Jane Hatter

Jane Hatter

CRIA Fellow
Musical Women in Visual Culture of Early Sixteenth-Century Italy: Gender, Sexuality, and Knowledge
2023-2024
Jane Hatter

Biography

Jane Hatter is an Associate Professor of musicology in the School of Music at the University of Utah. Her research focuses on musical communities in Europe circa 1500, with strong interests in pedagogy, gender, and visual culture. Jane’s first monograph, Composing Community in Late Medieval Music: Self-Reference, Pedagogy and Practice (CUP, 2019), examines what self-reference in music can tell us about bonds shared by late fifteenth-century musicians with a common pedagogical toolkit and life experience. Dr. Hatter has also published on musical time in early sixteenth-century Italian paintings, intersections between popular devotions and ecclesiastical liturgy in Renaissance motets that include or quote Marian prayers, and the sights and sounds of early modern commemorative activities.

Project Summary

In early sixteenth-century Italy, musical knowledge was valued for its status as a liberal art and as a social grace for both sexes.
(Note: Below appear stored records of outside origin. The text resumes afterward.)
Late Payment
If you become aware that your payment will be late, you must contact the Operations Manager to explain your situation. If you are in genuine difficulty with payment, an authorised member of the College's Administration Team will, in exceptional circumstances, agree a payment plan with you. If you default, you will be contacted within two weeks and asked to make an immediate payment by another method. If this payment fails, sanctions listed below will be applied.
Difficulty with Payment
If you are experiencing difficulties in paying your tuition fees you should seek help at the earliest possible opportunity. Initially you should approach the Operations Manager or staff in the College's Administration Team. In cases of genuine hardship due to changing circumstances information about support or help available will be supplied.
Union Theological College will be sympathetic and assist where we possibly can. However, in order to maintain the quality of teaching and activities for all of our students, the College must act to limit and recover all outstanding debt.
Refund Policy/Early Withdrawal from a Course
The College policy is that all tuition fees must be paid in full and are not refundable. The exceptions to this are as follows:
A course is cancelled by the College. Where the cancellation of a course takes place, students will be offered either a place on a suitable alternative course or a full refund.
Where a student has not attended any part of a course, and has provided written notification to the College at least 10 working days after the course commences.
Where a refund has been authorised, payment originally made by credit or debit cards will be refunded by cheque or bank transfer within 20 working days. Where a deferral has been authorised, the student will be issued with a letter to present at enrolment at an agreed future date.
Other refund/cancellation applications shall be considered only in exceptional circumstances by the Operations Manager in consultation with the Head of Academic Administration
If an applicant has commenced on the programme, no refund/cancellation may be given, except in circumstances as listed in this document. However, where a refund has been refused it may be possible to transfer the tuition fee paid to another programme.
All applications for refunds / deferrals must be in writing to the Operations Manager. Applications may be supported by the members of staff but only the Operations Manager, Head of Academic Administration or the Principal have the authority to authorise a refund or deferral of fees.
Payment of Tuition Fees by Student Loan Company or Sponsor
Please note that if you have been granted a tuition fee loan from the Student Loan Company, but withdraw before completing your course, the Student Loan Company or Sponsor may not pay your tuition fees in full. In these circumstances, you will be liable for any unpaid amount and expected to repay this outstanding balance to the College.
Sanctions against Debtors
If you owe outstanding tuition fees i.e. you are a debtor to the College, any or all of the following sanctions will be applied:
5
At the same time, its potentially lascivious influence was a source of anxiety, especially for women. Nowhere is this paradox more at play than in images representing musical women. Creators of representations of female musicians drew upon their audiences’ understanding of contemporary intellectual and social conventions around music to generate meaning. While the audience for these works was primarily male and the artists relied on male access to musical knowledge, the images also raise the specter of female musicality. Because they are underrepresented in some forms of documentation, many musicologists have assumed that women had little access to music, but recent scholarship has shown that women were active in both domestic and public spheres. In the early sixteenth century, semi-public performance was associated with diametrically opposed groups of women—musical and often noble nuns and socially aspiring but morally dubious prostitutes and courtesans. Somewhere in the middle of these extremes, lay women tread a precarious path between the social expectation of musical knowledge and skill, and fears about the potential libidinous influence of music on their persons and reputations. This project seeks to use knowledge of early modern musical practices to enhance understanding of representations of women musicians, and to use visual culture to increase understanding of sixteenth-century female musicality, restoring to some degree the voices of these musical women.